TASK:
Show every line of the data below that contains the string "studenti". Case counts.
- - -
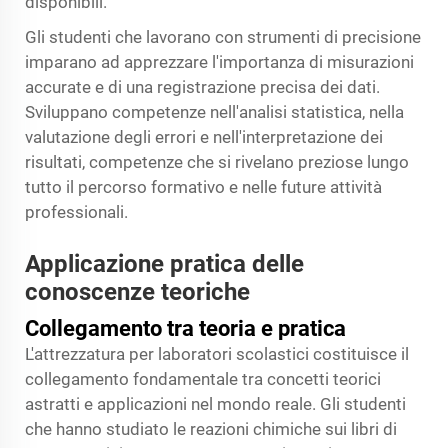
disponibili.
Gli studenti che lavorano con strumenti di precisione
imparano ad apprezzare l'importanza di misurazioni
accurate e di una registrazione precisa dei dati.
Sviluppano competenze nell'analisi statistica, nella
valutazione degli errori e nell'interpretazione dei
risultati, competenze che si rivelano preziose lungo
tutto il percorso formativo e nelle future attività
professionali.
Applicazione pratica delle
conoscenze teoriche
Collegamento tra teoria e pratica
L'attrezzatura per laboratori scolastici costituisce il
collegamento fondamentale tra concetti teorici
astratti e applicazioni nel mondo reale. Gli studenti
che hanno studiato le reazioni chimiche sui libri di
- - -
RESPONSE:
Gli studenti che lavorano con strumenti di precisione
astratti e applicazioni nel mondo reale. Gli studenti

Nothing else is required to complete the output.